Aleksandr Zakarlyuka

Personal information
- Full name: Aleksandr Arkadyevich Zakarlyuka
- Date of birth: 24 June 1995 (age 31)
- Place of birth: Kohtla-Järve, Estonia
- Height: 1.78 m (5 ft 10 in)
- Position: Forward

Team information
- Current team: FCI Levadia
- Number: 8

Youth career
- 2011–2013: Zenit St. Petersburg

Senior career*
- Years: Team / Apps / (Gls)
- 2013–2014: Zenit St. Petersburg / 0 / (0)
- 2013–2014: → Zenit-2 St.
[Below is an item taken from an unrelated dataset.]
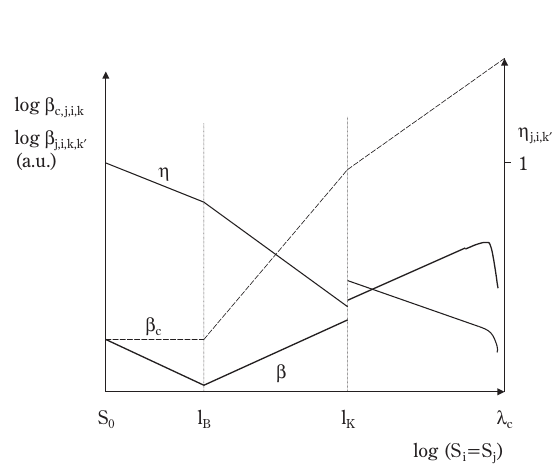
Fig. 3 Collision and overall agglomeration rate constant against the common size of mother particles for collision of parti- cles of the same size. Case of very low growth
Petersburg / 1 / (0)
- 2014: Volga Nizhny Novgorod / 0 / (0)
- 2014–2016: Arsenal Tula / 1 / (0)
- 2015–2016: → Arsenal-2 Tula (loan) / 22 / (1)
- 2016–2017: Zenit Penza / 23 / (2)
- 2017–2022: Narva Trans / 159 / (37)
- 2023–: FCI Levadia / 62 / (3)
- 2023–: Levadia U21 / 29 / (4)

= Aleksandr Zakarliuka =

Russian footballer (born 1995)

Aleksandr Arkadyevich Zakarlyuka (Александр Аркадьевич Закарлюка; born 24 June 1995) is a Russian professional footballer who plays as a forward for FCI Levadia.

==Club career==
He made his professional debut in the Russian Professional Football League for FC Zenit-2 St. Petersburg on 15 July 2013 in a game against FC Tosno.

He made his Russian Premier League debut on 21 March 2015 for FC Arsenal Tula in a game against PFC CSKA Moscow.